Après avoir fait défaut sur une dette de 100 milliards de dollars, le gouvernement argentin a procédé à des restructurations pour un total de 93 % de celle-ci en 2001 et 2005 et s’est refusé à payer les fonds vautours plus que les 30 cents pour un dollar qu’il a offert à cette occasion.

Les bonnes affaires des hedge funds ne sont plus en général ce qu’elles étaient, et leur rentabilité est désormais estimée en moyenne à un petit 5 %. Énumérés par les spécialistes en cette fin d’année, les gros paris gagnants se sont faits plus rares.

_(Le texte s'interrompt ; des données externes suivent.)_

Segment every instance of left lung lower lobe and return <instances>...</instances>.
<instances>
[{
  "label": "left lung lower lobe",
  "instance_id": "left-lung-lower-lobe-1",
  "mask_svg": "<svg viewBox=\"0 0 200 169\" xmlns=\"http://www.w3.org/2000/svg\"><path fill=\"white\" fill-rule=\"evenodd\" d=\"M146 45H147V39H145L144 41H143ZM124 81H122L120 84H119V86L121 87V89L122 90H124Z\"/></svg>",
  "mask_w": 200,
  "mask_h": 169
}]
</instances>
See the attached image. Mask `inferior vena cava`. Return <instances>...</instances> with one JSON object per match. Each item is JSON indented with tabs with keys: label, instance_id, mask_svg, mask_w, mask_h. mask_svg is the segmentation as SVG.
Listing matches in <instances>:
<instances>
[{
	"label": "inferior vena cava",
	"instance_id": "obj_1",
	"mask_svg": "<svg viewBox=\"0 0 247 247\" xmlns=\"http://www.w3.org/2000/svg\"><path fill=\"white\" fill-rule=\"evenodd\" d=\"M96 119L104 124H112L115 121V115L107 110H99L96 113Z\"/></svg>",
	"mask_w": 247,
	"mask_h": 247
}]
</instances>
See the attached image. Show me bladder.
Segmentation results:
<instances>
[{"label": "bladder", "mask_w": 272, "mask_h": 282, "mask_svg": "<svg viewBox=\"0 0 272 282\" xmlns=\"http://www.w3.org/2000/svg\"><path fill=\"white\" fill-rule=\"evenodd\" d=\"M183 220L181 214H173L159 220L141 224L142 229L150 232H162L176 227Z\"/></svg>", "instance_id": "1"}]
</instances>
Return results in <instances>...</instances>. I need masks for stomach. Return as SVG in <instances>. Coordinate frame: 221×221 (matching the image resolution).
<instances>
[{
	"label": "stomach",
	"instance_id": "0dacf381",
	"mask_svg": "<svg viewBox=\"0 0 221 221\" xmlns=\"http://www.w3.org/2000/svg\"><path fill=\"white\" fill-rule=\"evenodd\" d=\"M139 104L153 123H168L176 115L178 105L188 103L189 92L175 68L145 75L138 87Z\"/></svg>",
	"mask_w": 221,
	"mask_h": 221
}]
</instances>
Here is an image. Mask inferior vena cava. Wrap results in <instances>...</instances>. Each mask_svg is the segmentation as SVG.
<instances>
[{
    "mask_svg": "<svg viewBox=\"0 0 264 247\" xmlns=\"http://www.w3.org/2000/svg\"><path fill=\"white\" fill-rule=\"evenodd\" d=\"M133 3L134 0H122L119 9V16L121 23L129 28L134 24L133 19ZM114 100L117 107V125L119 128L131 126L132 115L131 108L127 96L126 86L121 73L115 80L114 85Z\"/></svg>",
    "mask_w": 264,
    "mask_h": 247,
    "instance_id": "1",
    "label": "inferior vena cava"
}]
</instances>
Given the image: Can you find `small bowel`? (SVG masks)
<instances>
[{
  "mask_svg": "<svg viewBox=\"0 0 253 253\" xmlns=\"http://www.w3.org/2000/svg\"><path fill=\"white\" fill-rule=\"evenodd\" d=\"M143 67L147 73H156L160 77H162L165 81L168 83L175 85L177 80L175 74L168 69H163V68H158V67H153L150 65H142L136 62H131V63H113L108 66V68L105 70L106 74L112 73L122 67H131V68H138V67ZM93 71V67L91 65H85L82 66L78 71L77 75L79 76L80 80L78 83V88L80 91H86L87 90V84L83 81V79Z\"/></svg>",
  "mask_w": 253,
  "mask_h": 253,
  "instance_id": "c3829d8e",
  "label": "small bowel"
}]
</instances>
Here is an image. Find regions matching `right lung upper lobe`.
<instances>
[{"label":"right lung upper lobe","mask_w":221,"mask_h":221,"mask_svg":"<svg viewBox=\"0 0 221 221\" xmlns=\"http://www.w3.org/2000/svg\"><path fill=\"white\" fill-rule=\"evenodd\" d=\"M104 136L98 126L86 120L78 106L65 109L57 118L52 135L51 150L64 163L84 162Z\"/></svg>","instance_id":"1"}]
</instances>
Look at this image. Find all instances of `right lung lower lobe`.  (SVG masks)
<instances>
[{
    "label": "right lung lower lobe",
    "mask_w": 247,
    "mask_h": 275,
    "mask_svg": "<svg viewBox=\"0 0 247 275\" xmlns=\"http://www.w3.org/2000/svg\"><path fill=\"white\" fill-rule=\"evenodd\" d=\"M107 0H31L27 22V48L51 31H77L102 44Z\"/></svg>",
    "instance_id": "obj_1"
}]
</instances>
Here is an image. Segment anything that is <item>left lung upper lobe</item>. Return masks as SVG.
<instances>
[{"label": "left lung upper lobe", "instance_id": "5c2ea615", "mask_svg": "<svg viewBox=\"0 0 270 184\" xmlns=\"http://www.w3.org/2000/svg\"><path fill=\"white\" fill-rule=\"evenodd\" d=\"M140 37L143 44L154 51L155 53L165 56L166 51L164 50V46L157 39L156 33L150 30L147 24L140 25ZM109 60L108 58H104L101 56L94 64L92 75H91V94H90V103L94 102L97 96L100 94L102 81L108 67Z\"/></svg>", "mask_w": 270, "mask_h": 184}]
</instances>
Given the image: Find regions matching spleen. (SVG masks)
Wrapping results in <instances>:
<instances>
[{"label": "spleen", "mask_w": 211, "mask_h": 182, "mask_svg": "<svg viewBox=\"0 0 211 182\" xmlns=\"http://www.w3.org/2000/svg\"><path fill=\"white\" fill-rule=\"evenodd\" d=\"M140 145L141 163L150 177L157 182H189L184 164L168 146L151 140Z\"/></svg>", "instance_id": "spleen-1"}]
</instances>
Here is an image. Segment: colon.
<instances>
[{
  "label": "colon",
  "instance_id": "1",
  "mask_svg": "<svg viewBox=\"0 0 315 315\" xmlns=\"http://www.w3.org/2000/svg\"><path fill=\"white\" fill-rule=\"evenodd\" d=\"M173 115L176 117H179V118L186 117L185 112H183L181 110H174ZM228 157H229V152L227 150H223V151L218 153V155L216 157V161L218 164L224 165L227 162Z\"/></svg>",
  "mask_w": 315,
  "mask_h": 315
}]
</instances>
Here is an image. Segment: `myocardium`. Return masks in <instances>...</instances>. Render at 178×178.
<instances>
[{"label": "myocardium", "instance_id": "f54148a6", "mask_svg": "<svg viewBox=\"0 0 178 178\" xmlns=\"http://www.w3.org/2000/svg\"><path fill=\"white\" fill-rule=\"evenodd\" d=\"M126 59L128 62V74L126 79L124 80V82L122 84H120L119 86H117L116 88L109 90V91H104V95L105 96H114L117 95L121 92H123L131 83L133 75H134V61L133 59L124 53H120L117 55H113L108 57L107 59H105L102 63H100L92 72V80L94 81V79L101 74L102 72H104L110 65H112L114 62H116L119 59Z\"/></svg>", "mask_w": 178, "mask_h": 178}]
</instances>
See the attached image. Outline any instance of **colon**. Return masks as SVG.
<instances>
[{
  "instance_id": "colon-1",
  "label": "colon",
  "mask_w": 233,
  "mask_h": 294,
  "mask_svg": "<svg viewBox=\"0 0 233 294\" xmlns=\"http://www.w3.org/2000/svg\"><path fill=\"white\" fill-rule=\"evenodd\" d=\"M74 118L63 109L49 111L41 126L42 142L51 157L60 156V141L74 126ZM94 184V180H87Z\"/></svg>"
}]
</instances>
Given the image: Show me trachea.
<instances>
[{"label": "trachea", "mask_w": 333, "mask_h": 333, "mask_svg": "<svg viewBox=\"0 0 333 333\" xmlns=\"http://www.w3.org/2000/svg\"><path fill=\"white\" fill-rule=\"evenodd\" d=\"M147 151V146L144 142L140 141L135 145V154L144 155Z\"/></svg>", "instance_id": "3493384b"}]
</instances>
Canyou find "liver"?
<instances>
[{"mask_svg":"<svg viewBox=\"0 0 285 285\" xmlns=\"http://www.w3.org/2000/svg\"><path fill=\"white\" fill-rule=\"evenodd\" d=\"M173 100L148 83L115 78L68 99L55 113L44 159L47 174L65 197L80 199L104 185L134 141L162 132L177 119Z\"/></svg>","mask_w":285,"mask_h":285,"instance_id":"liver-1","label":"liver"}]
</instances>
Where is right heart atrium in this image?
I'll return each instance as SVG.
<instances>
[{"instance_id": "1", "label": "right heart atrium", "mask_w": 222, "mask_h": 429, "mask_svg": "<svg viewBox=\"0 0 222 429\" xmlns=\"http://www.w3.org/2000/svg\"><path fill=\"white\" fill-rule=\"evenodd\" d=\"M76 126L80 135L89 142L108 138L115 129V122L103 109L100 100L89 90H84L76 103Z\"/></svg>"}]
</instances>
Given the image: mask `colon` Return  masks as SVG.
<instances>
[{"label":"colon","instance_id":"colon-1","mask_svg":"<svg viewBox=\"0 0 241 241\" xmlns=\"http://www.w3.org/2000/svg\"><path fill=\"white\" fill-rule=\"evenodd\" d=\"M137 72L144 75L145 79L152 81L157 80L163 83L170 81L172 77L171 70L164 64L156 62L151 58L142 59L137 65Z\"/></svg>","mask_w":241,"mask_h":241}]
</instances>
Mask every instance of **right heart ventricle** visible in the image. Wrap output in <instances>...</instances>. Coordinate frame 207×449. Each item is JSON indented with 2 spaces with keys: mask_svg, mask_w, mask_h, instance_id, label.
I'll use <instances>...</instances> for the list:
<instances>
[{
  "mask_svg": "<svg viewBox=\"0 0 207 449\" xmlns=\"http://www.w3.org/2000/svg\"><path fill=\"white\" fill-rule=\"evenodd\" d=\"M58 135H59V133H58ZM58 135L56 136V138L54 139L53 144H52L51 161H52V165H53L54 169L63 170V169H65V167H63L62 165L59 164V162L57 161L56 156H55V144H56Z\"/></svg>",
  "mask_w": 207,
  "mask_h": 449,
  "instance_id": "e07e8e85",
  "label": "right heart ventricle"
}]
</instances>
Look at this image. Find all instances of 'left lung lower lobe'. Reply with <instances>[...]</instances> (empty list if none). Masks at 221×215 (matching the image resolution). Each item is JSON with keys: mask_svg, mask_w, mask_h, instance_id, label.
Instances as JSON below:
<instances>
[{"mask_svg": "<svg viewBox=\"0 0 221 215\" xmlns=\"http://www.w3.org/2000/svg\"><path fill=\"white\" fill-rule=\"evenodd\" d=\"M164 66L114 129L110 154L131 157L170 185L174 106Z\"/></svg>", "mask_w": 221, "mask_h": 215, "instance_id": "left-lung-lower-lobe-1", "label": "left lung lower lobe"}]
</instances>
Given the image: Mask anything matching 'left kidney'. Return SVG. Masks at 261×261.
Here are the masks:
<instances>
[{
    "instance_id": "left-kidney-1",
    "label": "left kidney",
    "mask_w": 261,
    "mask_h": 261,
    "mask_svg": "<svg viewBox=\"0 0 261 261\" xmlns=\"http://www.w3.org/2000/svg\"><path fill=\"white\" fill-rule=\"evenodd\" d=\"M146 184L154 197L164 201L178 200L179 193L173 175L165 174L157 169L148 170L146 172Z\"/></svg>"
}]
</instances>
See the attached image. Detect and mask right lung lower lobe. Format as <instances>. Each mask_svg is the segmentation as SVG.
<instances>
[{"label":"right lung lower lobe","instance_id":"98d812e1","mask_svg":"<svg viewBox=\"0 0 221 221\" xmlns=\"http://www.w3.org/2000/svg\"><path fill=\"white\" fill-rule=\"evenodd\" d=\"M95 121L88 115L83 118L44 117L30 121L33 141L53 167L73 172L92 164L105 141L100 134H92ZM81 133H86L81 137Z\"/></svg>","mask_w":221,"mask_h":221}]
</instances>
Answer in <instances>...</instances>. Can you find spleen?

Les actions des banques européennes ont été l’un des gisements remarqués, en raison des liquidités à bas prix distribuées par la BCE. Mais le marché américain sinistré des mortgage-backed securities (les MBS, ces titres adossés à des créances hypothécaires) est resté le principal terrain de chasse. Il y a un côté profondément nécrophage dans cette activité financière, qui a été notamment financée par la Fed via les banques.

Décidément, toutes les activités financières ne sont pas socialement utiles, comme le dit Lord Adair Turner, le président du régulateur britannique, le FSA. La loi française de pseudo séparation des activités bancaires, qui est passée ce jour en conseil des ministres, parle quant à elle « d’activités nécessaires à l’économie » pour n’exclure que marginalement de cette catégorie éminemment floue celles qui devront être filialisées. « Ce n’est pas une réforme qui est faite pour le lobby bancaire » a cru devoir commenter Pierre Moscovici, le ministre des finances qui l’a présentée, sur la défensive. L’agence Fitch n’a pas le même point de vue : elle considère que la réforme « ne modifiera pas le soutien de l’État envers les banques ».

33 réponses sur “L'actualité de la crise : JEAN QUI RIT ET JEAN QUI PLEURE, par François Leclerc”

  1. C’est marrant en voyant la phrase de Pierre Moscovici je me suis dit qu’il manquait la deuxième partie :  » Ce n’est pas une réforme qui est faite pour le lobby bancaire  » …  » C’est une réforme qui est faite par le lobby bancaire » 🙂

    Au cas où, je précise que j’ai complètement imaginé la deuxième partie, mais elle sonne tellement bien à la suite.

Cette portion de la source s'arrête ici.